22. The method according to claim 21, wherein the inflammatory bowel disease is selected from Coeliac disease, Crohn's disease, and Ulcerative colitis.

23. The method according to claim 19, wherein the autoimmune disease is characterised by aberrant T cell and/or B cell activation.

24. The method according to claim 19, wherein the autoimmune disease is severe in that is not controlled by standard of care medicaments/treatments.

25. The method according to claim 19, wherein the DHODH inhibitor is employed as monotherapy.

26. The method according to claim 19, wherein the DHODH inhibitor is employed in a combination therapy.

27. The method according to claim 26, wherein the combination therapy comprises a treatment independently selected from:

i. corticosteroids (for example oral prednisone and intravenous methylprednisolone), plasma exchange (plasmapheresis), interferon beta medications, glatiramer acetate, fingolimod, dimethyl fumarate, diroximel fumarate, teriflunomide, siponimod, cladribine, ocrelizumab, natalizumab, an anti-CD20 agent or biosimilar thereof, such as rituximab, alemtuzumab, and a Bruton's Tyrosine Kinase (BTK) inhibitor;

ii. a treatment to ease or reduce the symptoms of multiple sclerosis, for example a muscle relaxant (such as baclofen, tizanidine and cyclobenzaprine), a medication to reduce fatigue (such as amantadine, modafinil, and methylphenidate), and a medication to increase walking speed (such as dalfampridine);

iii. an antidepressant, for example duloxetine, and a tricyclic antidepressant, such as clomipramine;

iv. interferon beta (IFN-β), such as interferon beta-1a or interferon beta-1b;

v. an anti-CD20 agent or a biosimilar thereof, for example Rituxan (rituximab), a Rituximab biosimilar, Gazyva, Kesimpta, Ocrevus (ocrelizumab), Ruxience, Truxima, Zevalin, Arzerra, AcellBia, HLX01, Reditux, Ritucad and Zytux; and

vi. a Bruton's Tyrosine Kinase (BTK) inhibitor, for example Ibrutinib, Acalabrutinib, Zanubrutinib, Evobrutinib, ABBV-105, Fenebrutinib, GS-4059, Spebrutinib and HM71224.

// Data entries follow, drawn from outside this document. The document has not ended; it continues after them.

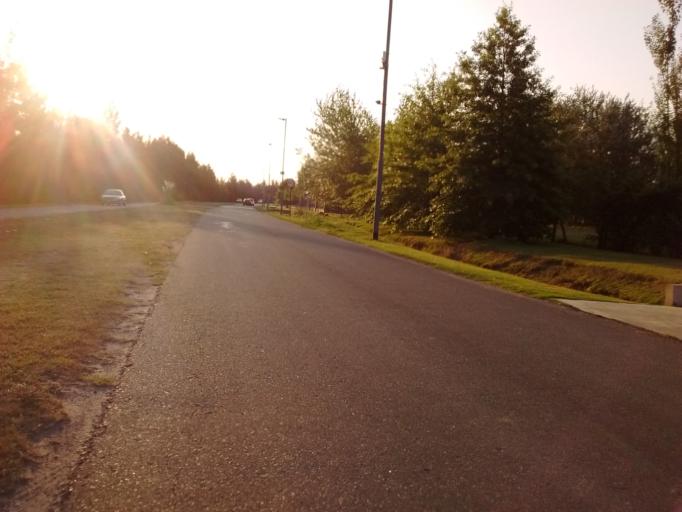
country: AR
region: Santa Fe
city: Funes
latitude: -32.9195
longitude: -60.7676
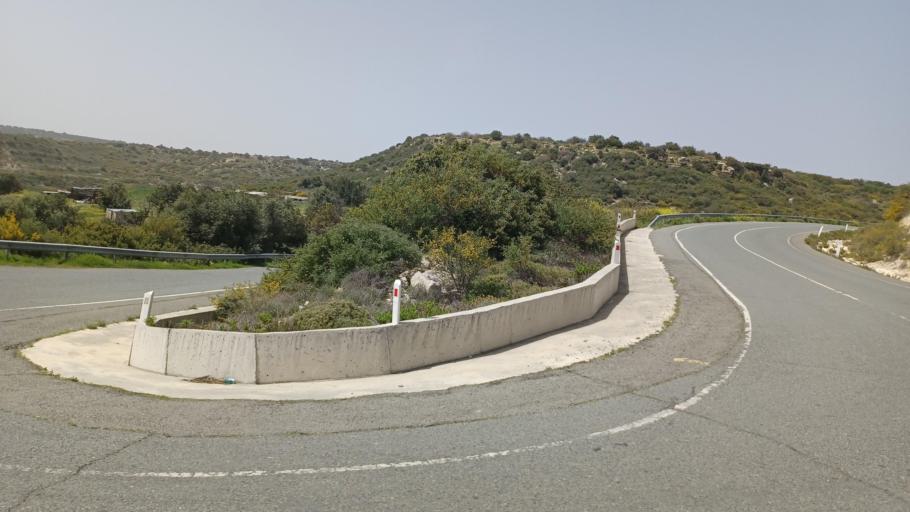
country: CY
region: Limassol
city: Pissouri
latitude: 34.7222
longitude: 32.7378
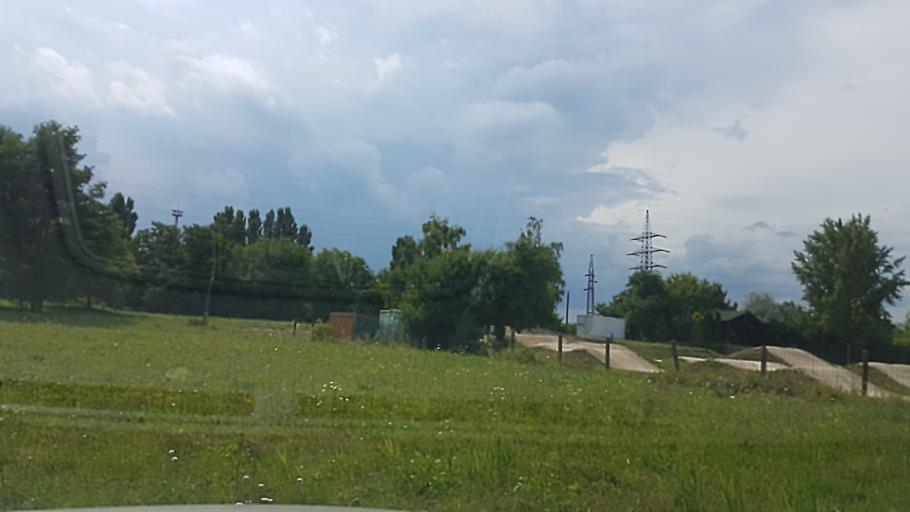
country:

28. The method according to claim 26, wherein the combination therapy comprises a purine synthesis inhibitor, such as azathioprine.

29. The method according to claim 19, wherein the DHODH inhibitor is administered once daily.

30. The method according to claim 19, wherein the DHODH inhibitor is administered twice daily.

31. The method according to claim 19, wherein the DHODH inhibitor is administered at a dose in the range of 100 to 400 mg per day.

32. The method according to claim 31, wherein the DHODH inhibitor is administered as a dose of 100 mg per day.